=== Begin Enclosure ===

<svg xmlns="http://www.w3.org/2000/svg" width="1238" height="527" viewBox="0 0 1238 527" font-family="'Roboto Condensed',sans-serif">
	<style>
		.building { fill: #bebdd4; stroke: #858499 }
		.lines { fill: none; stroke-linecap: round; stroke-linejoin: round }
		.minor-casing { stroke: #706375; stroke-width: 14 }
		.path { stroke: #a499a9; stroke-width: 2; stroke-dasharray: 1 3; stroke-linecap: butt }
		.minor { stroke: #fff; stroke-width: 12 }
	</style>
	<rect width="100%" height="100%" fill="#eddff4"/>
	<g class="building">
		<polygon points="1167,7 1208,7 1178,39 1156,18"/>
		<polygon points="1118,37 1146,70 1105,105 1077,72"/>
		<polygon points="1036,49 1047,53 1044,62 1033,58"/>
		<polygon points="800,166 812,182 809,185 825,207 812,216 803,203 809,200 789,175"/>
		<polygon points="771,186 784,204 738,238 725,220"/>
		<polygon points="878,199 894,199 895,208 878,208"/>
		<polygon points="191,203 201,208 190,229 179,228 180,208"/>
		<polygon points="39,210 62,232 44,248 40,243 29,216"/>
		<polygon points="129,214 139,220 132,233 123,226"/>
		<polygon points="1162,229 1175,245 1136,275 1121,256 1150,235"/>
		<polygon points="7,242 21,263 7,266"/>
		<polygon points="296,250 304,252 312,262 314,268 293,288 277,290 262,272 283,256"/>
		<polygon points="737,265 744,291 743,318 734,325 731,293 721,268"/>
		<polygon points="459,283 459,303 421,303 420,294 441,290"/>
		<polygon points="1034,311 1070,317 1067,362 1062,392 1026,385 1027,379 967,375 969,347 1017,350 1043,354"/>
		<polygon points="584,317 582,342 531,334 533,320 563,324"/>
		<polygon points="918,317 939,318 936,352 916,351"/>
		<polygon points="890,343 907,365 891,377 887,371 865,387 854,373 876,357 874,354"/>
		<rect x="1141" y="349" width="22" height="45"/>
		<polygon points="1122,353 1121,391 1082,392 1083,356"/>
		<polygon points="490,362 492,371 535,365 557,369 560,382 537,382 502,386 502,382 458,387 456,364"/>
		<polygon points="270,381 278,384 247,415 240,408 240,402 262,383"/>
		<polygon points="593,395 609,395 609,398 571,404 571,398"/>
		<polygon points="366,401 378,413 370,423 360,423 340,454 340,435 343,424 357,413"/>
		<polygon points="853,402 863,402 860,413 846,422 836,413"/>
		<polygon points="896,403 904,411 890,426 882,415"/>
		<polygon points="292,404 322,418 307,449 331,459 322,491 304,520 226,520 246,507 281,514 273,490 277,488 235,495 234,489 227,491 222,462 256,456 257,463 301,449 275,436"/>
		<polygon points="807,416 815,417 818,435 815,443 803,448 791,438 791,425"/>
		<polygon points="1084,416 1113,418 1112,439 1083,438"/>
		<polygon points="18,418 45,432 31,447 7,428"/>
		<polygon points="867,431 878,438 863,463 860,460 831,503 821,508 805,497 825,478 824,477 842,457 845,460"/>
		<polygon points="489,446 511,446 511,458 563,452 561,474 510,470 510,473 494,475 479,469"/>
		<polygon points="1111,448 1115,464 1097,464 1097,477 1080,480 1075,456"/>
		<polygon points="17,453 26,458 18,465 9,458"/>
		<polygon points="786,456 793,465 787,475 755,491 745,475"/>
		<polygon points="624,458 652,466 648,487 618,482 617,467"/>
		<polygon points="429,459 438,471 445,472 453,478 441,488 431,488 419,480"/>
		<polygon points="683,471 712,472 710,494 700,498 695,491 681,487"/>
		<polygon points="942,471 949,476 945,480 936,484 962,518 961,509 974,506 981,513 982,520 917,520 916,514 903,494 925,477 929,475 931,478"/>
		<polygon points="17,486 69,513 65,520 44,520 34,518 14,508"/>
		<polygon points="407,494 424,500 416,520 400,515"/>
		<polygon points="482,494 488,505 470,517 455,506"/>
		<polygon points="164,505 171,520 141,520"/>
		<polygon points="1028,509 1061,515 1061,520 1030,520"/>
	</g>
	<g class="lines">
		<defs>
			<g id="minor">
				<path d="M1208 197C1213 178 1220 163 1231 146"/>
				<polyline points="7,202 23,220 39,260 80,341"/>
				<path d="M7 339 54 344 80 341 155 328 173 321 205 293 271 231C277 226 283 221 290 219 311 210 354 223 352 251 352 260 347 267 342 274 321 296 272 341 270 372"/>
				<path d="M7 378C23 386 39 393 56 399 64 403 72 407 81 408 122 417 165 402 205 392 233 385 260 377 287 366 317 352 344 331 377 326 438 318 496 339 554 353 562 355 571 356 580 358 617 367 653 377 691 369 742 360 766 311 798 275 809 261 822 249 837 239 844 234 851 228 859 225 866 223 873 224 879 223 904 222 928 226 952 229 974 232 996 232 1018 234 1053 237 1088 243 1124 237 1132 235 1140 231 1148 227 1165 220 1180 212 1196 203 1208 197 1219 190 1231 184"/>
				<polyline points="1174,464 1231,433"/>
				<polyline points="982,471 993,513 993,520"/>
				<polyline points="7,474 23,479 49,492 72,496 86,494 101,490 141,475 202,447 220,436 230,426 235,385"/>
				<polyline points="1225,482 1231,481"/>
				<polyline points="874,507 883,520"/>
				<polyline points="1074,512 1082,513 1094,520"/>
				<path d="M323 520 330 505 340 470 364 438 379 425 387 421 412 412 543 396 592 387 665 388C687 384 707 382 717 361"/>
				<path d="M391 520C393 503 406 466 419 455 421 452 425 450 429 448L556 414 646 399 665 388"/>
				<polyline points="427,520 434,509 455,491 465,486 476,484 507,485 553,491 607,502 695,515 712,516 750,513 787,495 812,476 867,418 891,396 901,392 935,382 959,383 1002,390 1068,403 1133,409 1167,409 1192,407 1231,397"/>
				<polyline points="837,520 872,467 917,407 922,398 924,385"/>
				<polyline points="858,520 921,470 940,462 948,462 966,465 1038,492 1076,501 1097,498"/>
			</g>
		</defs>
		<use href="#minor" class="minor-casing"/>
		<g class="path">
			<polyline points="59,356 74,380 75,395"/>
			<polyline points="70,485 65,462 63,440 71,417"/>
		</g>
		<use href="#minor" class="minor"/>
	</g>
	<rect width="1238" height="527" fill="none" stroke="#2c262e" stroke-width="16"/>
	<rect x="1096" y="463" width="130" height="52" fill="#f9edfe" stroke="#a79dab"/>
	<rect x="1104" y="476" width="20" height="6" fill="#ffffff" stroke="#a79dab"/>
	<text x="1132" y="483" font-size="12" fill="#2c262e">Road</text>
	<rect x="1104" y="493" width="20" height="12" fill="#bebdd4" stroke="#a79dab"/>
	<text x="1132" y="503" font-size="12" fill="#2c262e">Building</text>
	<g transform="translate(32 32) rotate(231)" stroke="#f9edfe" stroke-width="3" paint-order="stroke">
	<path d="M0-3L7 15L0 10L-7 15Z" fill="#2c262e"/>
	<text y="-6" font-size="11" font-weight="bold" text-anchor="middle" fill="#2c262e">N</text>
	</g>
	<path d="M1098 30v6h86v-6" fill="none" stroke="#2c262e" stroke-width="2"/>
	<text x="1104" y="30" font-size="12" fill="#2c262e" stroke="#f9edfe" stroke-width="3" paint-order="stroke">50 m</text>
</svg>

=== End Enclosure ===

WORK REQUEST =
Across the entries, how many lines contain "linecap"? Reply with the number only.

THE COMPLETED TASK =
2